Supplied passage:
>>

Results of Operations
Total sales for the third quarter ended September 30, 2006 were $7,456,649. This represents the existing Lifeway Foods business line, as well as the Helios Nutrition subsidiary that was acquired July 27, 2006. Helios Nutrition and its subsidiary, Pride of Main Street Dairy accounted for a total of $897,614 in sales, with the Helios kefir brand accounting for $763,953 in sales, and the Pride of Main Street line accounting for $133,661 in sales.
Sales for the existing Lifeway Foods line increased by $1,364,386 (approximately 27%) to $6,559,034 during the three-month period ended September 30, 2006 from $5,194,648 during the same three-month period in 2005. This increase is primarily attributable to increased sales and awareness of Lifeway’s existing drinkable dairy products including La Fruta, its flagship line, Kefir, as well as Lifeway’s new kids kefir drink, Probugsä.
Cost of goods sold as a percentage of sales for the Lifeway Foods line was approximately 62% during the third quarter 2006, compared to about 61% during the same period in 2005. The increase was primarily attributable to the cost of freight, Lifeway’s second largest cost of goods sold component, which was 85% higher in the third quarter 2006 compared to the same period in 2005. We expect to see the cost of freight decrease during the fourth quarter 2006.
Operating expenses as a percentage of sales for the Lifeway Foods line was approximately 23% during the third quarter 2006, compared to about 24% during the same period in 2005. Even though Lifeway incurred numerous one time legal and regulatory expenses related to the third quarter 2006 stock split, and the Helios acquisition, Lifeway was still able to decrease its operating expenses.
This decrease is primarily attributable to our continuing efforts to improve our production automation, through capital investments, thereby improving our overall operating income.

<<

Provided information:
>>

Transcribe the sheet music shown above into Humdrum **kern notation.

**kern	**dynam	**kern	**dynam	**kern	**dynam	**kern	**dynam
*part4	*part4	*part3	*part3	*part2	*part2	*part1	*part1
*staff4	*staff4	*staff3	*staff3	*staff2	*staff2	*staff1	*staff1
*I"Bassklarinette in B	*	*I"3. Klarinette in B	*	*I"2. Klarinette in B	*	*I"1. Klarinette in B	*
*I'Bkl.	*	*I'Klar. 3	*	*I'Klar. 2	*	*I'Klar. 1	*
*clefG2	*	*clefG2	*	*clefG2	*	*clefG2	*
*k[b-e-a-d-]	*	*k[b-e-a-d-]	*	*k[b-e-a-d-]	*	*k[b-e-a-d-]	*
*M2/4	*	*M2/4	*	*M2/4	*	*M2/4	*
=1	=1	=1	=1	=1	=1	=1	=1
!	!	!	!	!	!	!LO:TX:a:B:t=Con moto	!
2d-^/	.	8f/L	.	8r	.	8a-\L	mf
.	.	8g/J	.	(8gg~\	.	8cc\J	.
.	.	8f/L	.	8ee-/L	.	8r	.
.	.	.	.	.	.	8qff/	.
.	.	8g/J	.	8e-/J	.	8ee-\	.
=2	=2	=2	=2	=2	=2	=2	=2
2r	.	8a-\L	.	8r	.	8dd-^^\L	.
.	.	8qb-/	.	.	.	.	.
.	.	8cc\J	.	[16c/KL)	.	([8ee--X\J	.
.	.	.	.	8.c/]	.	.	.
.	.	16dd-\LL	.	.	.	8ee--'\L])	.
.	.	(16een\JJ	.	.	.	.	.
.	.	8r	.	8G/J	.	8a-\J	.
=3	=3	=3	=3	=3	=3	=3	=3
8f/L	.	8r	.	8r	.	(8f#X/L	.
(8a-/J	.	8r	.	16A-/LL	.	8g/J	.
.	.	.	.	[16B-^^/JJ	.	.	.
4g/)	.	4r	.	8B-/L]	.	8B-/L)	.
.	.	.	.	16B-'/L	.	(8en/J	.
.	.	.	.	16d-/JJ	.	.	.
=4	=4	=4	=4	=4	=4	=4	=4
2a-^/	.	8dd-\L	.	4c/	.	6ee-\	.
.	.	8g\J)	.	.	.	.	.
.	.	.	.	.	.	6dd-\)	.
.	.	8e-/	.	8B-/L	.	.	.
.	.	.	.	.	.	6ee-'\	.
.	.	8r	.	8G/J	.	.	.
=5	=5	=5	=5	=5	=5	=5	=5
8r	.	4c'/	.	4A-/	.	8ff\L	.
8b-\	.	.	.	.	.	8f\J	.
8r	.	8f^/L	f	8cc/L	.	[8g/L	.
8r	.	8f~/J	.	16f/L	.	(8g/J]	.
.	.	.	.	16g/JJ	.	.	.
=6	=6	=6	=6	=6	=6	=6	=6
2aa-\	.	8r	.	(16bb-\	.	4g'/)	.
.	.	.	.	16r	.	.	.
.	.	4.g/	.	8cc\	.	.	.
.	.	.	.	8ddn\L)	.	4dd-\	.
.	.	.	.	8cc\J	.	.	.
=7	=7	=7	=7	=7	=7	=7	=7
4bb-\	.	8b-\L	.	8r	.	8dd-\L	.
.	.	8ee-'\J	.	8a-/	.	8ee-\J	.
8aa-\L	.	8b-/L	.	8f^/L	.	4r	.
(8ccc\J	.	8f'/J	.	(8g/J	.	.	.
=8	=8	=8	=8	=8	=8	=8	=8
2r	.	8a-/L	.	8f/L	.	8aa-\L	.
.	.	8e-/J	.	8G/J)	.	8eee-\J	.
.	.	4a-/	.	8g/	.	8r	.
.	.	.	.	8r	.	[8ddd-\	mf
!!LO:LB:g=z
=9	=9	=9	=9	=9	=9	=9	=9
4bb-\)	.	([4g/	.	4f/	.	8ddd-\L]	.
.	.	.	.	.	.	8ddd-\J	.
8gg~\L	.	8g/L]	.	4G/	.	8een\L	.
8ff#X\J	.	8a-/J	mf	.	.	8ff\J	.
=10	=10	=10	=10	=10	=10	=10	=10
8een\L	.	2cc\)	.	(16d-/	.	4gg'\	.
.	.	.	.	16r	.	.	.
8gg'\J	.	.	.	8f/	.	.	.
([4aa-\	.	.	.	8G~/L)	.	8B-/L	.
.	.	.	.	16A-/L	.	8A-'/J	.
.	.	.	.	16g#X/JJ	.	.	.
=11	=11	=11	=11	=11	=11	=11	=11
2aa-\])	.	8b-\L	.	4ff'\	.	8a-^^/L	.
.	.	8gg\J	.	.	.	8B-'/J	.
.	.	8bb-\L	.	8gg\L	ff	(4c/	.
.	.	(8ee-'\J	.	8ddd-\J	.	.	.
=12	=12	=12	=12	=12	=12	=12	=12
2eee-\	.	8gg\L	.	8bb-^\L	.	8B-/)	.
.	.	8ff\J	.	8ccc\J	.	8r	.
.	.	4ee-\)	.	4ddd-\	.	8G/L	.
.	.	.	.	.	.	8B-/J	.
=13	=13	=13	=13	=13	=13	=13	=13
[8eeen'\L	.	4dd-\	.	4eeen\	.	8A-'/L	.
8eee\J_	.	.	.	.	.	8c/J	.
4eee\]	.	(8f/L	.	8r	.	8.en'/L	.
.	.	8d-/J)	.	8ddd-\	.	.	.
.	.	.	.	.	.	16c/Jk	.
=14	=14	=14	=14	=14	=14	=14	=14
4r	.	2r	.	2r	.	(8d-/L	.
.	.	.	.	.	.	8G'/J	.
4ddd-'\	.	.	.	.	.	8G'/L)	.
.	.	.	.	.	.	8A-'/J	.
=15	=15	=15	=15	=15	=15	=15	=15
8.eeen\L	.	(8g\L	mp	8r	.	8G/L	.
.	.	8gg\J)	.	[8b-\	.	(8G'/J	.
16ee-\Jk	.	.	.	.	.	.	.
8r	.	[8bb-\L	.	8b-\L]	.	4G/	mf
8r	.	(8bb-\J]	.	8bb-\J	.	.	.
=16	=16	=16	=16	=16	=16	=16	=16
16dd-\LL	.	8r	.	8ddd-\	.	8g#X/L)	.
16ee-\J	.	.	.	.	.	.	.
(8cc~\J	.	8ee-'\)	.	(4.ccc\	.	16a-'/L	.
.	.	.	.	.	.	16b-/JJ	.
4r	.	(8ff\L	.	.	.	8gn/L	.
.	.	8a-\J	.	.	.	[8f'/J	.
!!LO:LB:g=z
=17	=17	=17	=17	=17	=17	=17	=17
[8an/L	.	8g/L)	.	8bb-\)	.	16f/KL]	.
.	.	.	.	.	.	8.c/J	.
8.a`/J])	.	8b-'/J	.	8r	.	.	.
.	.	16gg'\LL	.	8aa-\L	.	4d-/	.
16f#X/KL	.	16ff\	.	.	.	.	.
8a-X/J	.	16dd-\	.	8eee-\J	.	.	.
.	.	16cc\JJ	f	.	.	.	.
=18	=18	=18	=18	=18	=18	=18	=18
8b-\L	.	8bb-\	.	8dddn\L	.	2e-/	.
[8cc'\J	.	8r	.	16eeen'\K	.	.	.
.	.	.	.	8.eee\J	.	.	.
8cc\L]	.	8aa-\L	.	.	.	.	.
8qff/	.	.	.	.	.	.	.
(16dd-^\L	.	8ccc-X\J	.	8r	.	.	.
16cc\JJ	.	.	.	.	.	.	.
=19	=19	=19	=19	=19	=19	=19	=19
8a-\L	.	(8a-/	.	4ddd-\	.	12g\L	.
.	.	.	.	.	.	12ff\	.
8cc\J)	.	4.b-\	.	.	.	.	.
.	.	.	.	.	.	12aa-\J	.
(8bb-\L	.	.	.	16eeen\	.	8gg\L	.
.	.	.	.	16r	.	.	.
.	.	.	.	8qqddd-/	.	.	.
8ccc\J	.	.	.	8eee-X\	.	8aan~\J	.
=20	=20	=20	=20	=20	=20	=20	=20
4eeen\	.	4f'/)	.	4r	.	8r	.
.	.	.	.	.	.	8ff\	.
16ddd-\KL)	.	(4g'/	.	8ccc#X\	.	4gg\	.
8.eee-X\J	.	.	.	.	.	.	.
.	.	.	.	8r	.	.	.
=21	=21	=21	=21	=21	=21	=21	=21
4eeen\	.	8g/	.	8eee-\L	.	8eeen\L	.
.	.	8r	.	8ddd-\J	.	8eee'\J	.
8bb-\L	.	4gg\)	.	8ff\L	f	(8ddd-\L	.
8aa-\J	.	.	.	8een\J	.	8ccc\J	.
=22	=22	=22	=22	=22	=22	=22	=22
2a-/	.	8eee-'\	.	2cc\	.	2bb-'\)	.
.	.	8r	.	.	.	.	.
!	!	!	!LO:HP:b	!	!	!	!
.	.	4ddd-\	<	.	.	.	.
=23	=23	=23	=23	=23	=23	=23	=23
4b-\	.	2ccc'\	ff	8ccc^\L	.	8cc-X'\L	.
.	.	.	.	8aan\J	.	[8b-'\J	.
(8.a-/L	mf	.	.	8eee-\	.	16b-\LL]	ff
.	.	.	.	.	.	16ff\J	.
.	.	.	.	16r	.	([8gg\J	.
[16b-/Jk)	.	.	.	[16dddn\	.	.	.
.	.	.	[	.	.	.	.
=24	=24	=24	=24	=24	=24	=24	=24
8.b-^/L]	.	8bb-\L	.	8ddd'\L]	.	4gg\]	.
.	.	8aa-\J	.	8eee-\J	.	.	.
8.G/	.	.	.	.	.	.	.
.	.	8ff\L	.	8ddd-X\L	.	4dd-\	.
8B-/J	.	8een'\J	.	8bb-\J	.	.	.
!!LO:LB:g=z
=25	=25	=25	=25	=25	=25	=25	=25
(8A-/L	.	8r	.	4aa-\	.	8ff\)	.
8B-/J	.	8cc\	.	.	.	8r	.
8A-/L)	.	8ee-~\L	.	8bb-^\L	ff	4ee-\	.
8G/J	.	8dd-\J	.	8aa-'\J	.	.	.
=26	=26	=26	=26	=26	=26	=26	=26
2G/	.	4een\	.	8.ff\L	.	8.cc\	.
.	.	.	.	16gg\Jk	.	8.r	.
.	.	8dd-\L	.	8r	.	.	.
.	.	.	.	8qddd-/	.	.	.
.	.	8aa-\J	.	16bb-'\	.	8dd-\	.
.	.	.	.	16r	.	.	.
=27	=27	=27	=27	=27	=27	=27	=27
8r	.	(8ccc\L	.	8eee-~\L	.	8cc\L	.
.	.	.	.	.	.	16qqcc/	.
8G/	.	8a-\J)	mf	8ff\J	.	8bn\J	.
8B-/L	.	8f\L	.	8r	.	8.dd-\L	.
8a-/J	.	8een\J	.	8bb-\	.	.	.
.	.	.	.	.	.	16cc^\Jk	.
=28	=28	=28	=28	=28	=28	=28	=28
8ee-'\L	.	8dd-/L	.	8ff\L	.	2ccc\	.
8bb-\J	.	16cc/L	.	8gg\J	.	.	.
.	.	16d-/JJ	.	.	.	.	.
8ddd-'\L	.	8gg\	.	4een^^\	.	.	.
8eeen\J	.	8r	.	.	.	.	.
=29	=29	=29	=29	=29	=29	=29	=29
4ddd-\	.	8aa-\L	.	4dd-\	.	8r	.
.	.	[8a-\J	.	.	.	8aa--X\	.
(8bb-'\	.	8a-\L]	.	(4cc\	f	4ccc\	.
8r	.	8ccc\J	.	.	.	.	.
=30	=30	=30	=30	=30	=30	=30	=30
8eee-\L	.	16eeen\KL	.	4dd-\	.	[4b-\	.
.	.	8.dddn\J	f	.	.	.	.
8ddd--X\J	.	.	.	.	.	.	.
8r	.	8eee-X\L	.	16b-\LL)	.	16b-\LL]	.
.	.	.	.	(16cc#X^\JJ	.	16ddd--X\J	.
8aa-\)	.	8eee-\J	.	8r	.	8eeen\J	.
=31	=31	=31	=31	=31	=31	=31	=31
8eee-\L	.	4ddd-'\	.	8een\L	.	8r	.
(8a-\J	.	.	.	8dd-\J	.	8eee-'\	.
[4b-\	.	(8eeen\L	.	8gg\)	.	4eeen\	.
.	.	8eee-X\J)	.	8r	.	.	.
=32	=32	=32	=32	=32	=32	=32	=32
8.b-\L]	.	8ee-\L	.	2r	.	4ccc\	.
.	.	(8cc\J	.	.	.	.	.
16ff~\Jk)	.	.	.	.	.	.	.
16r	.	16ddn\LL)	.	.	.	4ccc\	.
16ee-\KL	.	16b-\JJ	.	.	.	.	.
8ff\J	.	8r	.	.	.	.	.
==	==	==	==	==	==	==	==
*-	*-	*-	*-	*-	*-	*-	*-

<<

What to produce:
From the Lifeway Foods results text above, pull out the portion starting at "Results of Operations" and ending at "for $133,661 in sales.", copied word for word.

Solved problem:
Results of Operations
Total sales for the third quarter ended September 30, 2006 were $7,456,649. This represents the existing Lifeway Foods business line, as well as the Helios Nutrition subsidiary that was acquired July 27, 2006. Helios Nutrition and its subsidiary, Pride of Main Street Dairy accounted for a total of $897,614 in sales, with the Helios kefir brand accounting for $763,953 in sales, and the Pride of Main Street line accounting for $133,661 in sales.